DSA 2025 - Linda Ramsay for Distinguished Service in Archive Conservation
This year the ARA Board were pleased to award the maximum of three Distinguished Service Awards.
These awards
The winners:
Sam Bartle for Distinguished Service In Digital Archives
Shirley Jones for Distinguished Service in Archive Conservation
Linda Ramsay for Distinguished Service in Archive Conservation
Linda Ramsay for Distinguished Service in Archive Conservation - Nomination:
When I was working at West Yorkshire Archives Service, in the early 1990s, I heard that the National Records of Scotland had recruited a new Head of Conservation who would help advise on the building of a new record repository, to be as efficiently climate controlled as possible, and with conservation facilities. The person they chose was Linda Ramsay, and she has served in that post ever since. She loves Scotland's history as much as she loves the country itself. She is a dedicated professional, with a keen interest in training and development in her speciality. Through an internship programme for conservators, she enabled the NRS to take advantage of expertise an perspectives from outside the U.K. Her team-member and friend Hazel de Vere sent me a list of her accomplishments: As well as being an instructor on the ARA training scheme, she is an assessor for ICON accreditation; currently a trustee for the June Baker Trust, awarding grants for training in conservation; Chair of the Preservation committee Scottish Council on Archives (SCA), and a lead in producing the recent 'Salvaging Library and Archive Collections'; currently sitting on a group reviewing British Standards relating to archive storage chaired by Chris Woods, and s leading member of the professional committee reviewing British Standards BS 4971:2002, Repair and allied processes for the conservation of documents. She is a corresponding member to PAS 198 standard, a key contributor to Royal Society of Edinburgh (RSE) Grant Award collaboration with Glasgow University and National Library of Scotland Looking at Scottish Medieval Cartularies, a key member of the Heads of National Organisations Conservation Group, and a member of the group devising mould guidance published on the TNA website, followed by the training day ‘Spores for Thought – Mitigating and Managing Mould’ this past week.

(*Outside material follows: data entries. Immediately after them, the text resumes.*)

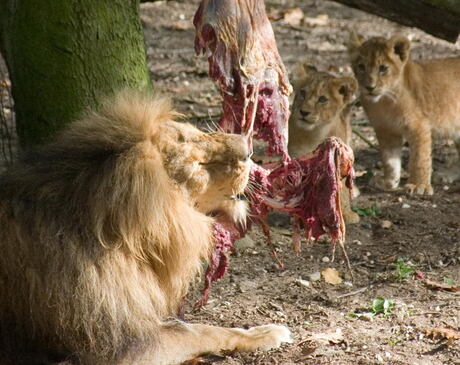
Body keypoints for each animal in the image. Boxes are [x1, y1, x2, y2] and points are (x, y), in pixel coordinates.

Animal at [0, 92, 292, 362]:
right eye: (198, 166)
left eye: (199, 133)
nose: (248, 148)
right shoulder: (115, 347)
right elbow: (198, 330)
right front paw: (264, 333)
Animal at [348, 32, 460, 195]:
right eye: (361, 66)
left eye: (383, 68)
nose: (370, 87)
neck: (384, 102)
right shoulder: (386, 131)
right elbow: (389, 160)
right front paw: (389, 182)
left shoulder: (419, 127)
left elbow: (420, 158)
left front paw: (419, 186)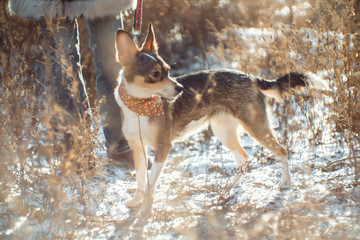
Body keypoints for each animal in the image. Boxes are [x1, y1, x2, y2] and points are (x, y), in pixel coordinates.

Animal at [114, 23, 328, 216]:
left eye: (168, 70)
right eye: (155, 74)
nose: (180, 89)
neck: (139, 107)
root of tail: (251, 77)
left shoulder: (163, 147)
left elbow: (150, 184)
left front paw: (146, 210)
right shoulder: (138, 148)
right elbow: (141, 180)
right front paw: (136, 201)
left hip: (255, 127)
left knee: (281, 151)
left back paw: (286, 182)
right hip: (224, 132)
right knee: (244, 157)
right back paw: (229, 187)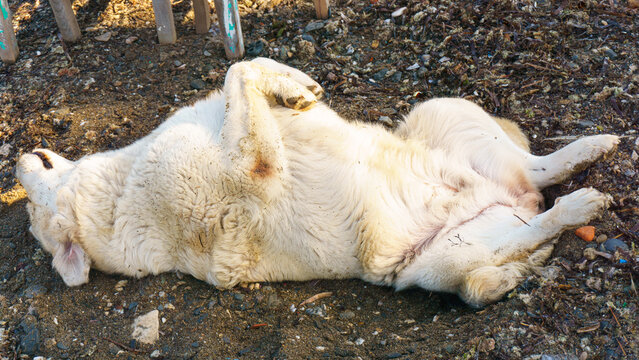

Some time after first hearing of her, I met her, when I served on the Conservation Training Development Committee. Each meeting, I found more reasons to respect Linda Ramsay, who chaired the CTDC. From her I learned how to chair a committee; her management of time, agendas, and personalities enabled me to chair the P&CG some years later. When I retired, we moved to Edinburgh, my husband's home city, and I got to know her better. I found her a straight-talking Scot with a passion for her profession, rigorous standards, and an eye for detail. Professional concerns always came first, and a social occasion would be set aside if a mould outbreak showed up on Friday afternoon.